Who are the self-employed?
Commissioned by: Citizens Advice
- Published 8th Oct 2015
- Category: Work and Pay
The labour market is changing. One of the key components of the change is the rise in the number of people who are self-employed. One in seven people now work for themselves, and the recovering strength of the labour market is in part down to the growing number of people who are self-employed. Citizens Advice now helps 30,000 people per year with self-employment issues. Existing research on this type of employment shows a mixed picture. Citizens Advice has shown that so-called bogus self-employment could affect almost half a million workers, and research from the ONS suggests that for those who do become self employed, it offers positive choice, independence and flexibility.

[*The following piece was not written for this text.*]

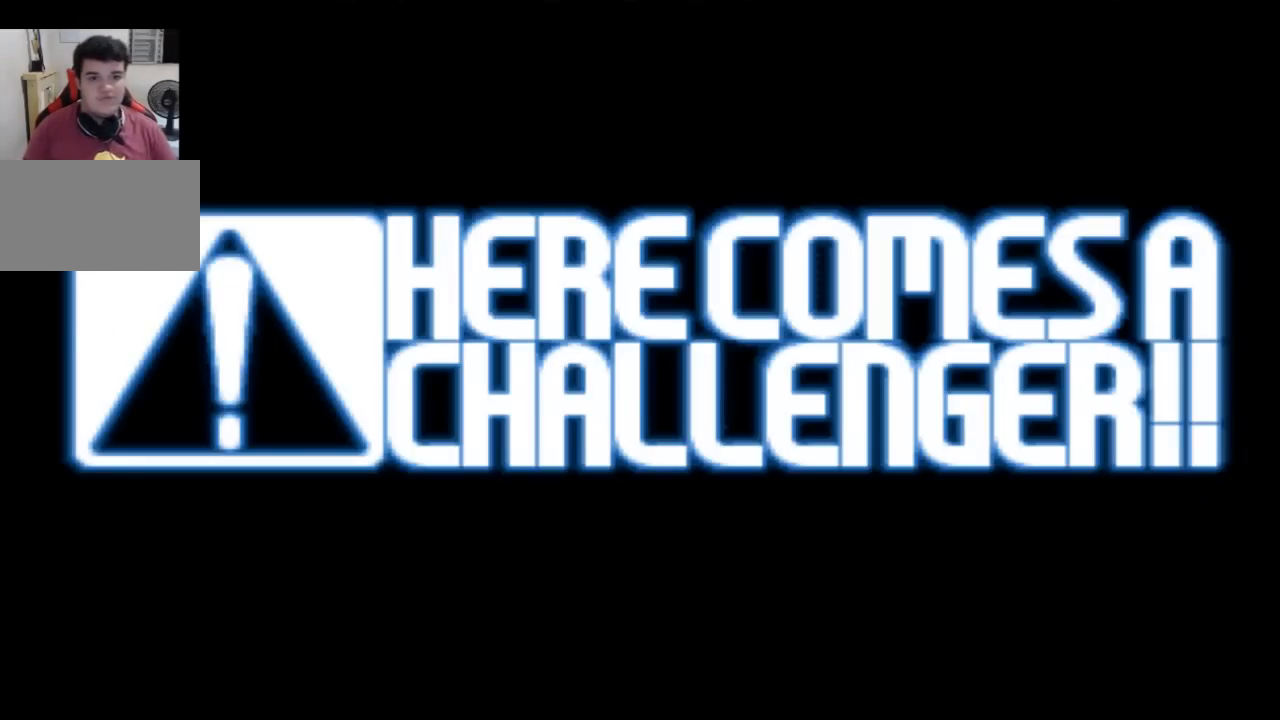
{"buttons": [], "left_stick": "center", "events": [[400, "SQUARE", "down"], [467, "SQUARE", "up"]]}
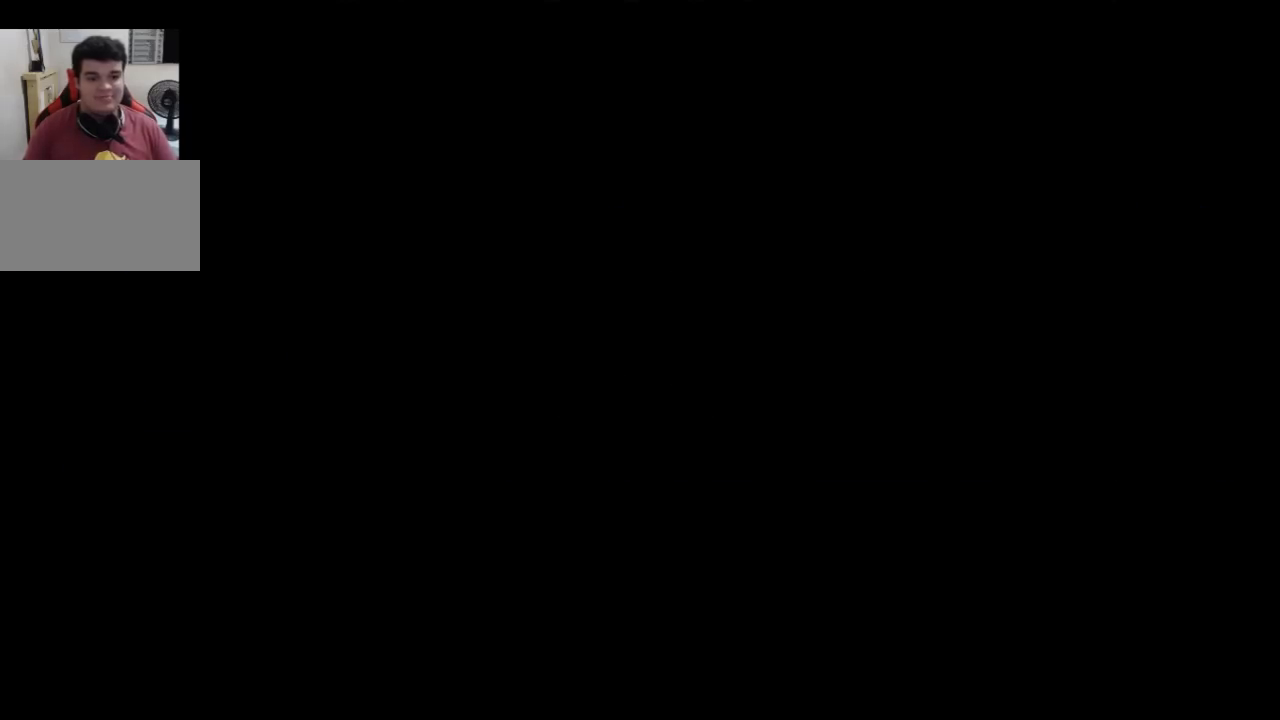
{"buttons": [], "left_stick": "center", "events": []}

So who are the self-employed? And how different is the picture to a decade ago?
Citizens Advice has worked with the New Policy Institute to find out more about the growth in this diverse population. Broadly, our findings can be categorised into three themes:
● The who, what and where of self-employment;
● Income and security for the self-employed; and
● Pensions, savings and the longevity of self-employment.

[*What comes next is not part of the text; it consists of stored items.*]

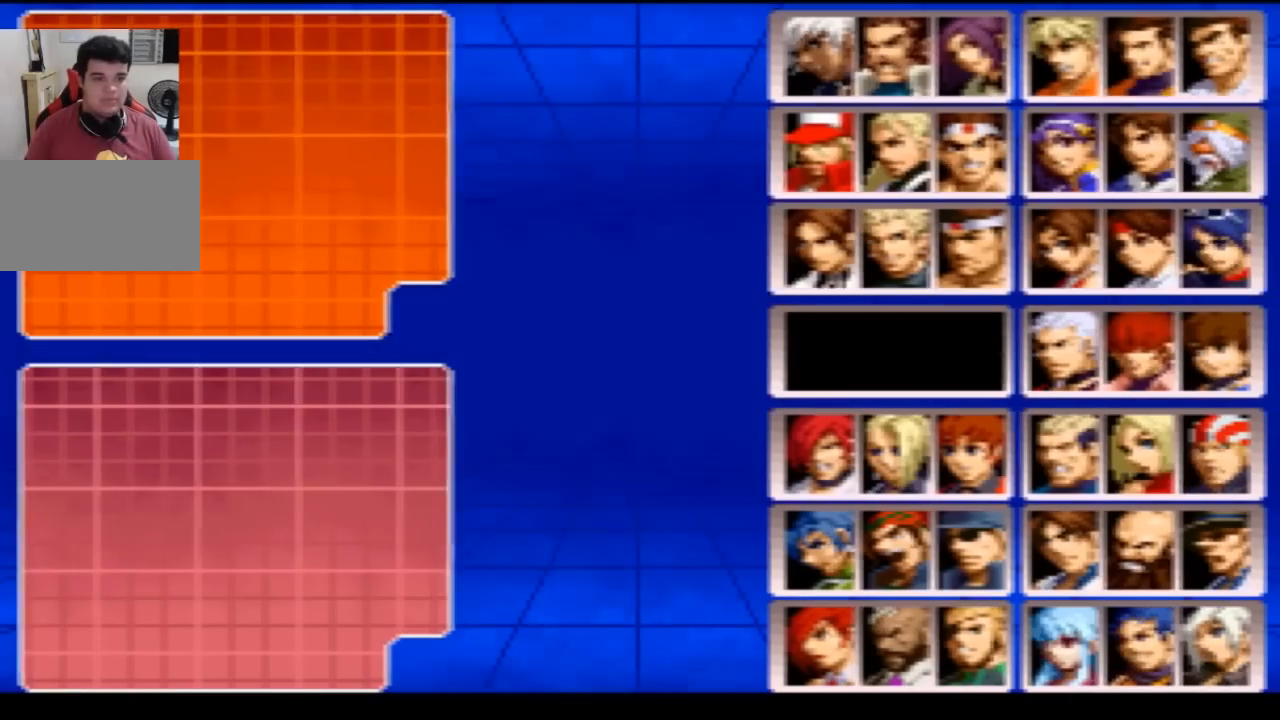
{"buttons": [], "left_stick": "left", "events": [[200, "left_stick", "left"], [267, "left_stick", "up-left"], [400, "left_stick", "left"]]}
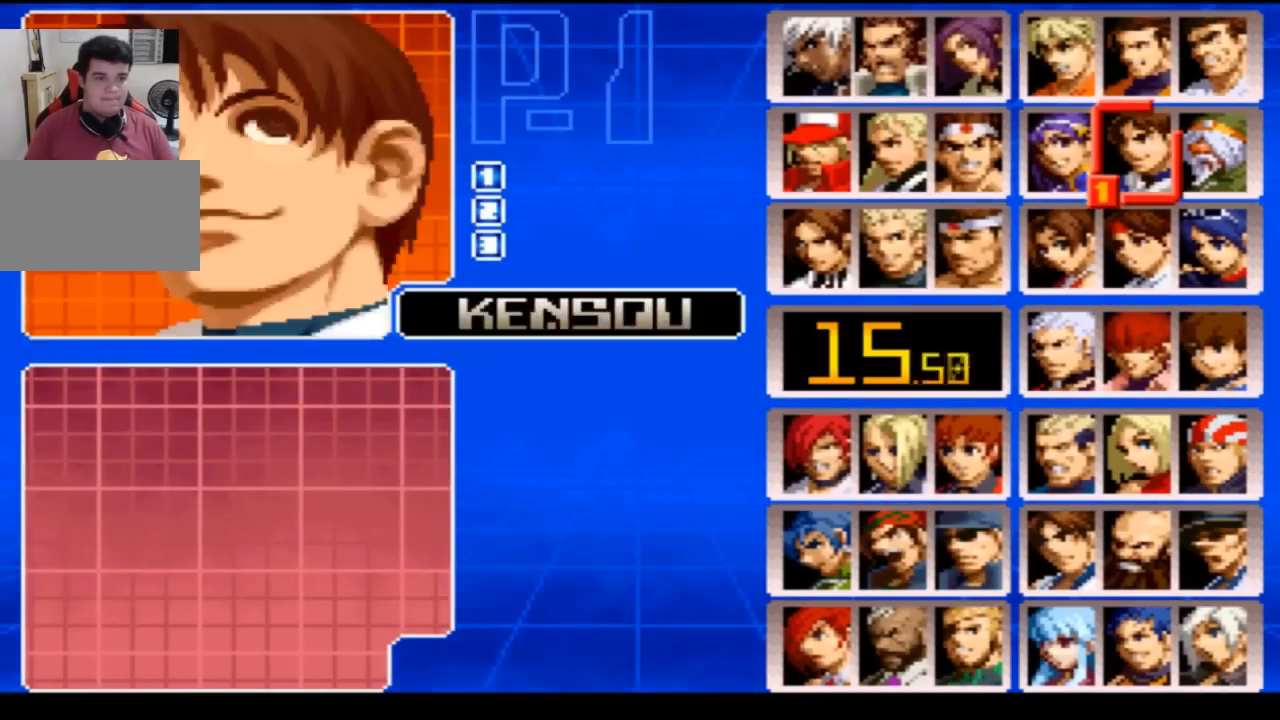
{"buttons": [], "left_stick": "center"}
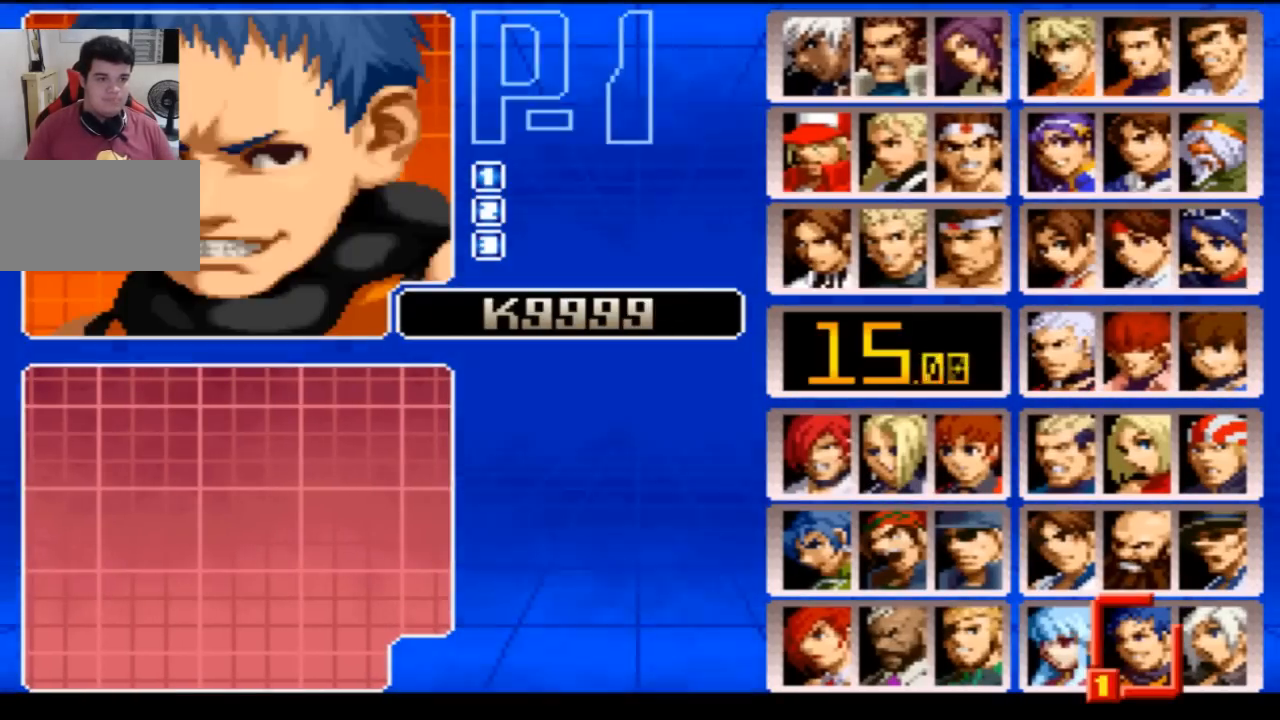
{"buttons": [], "left_stick": "center", "events": [[167, "left_stick", "down"], [333, "left_stick", "center"]]}
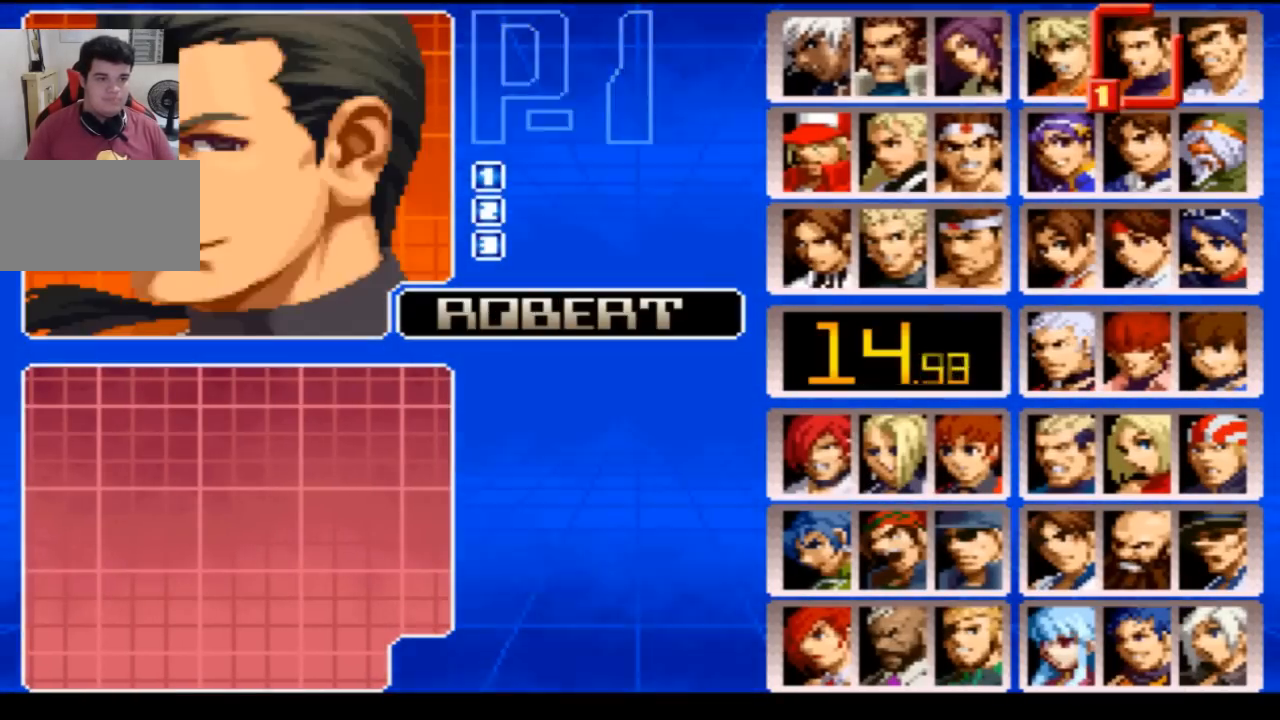
{"buttons": [], "left_stick": "down", "events": [[100, "CROSS", "down"], [167, "CROSS", "up"], [234, "left_stick", "down"], [367, "left_stick", "center"], [434, "left_stick", "down"]]}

Summary and policy implications
Our research shows that the self-employed are not a homogenous group, and as this population has grown there is now even greater diversity in terms of age, gender, type of industry and financial well-being than a decade ago. And pertinently for policy makers, being self-employed today means that you are more likely to have a low income, to be a lone parent, to be a private renter and to have part-time hours of work than 10 years ago. In short, self-employment is more likely than a decade ago to come with insecurity.
Most significantly we found that a very small proportion of self-employed people are paying into a pension scheme, despite the fact that people are remaining self-employed for longer, and more older people are now working for themselves. This can put those at the lower end of the labour market at a disadvantage. Lower pension savings and a considerably lower average income for those who are self-employed mean that financial security and well-being can be at risk. Policy makers should carefully consider the implications of growing self-employment in this context. The introduction of auto-enrolment for workplace pensions has improved levels of saving among employees, and an equivalent offer to support saving among the self-employed is one option to address this which deserves consideration.
The extent to which self-employment has grown and changed in the last decade gives us confidence in saying that it will remain a permanent fixture of the UK labour market. The UK’s major political parties have recognised the need to support this group. The Government's review into the support for self-employed people is timely, and policy makers should continue to carefully consider the implications of the growth and variance of self-employment and the continuing impact that this will have, especially on financial security and pensions.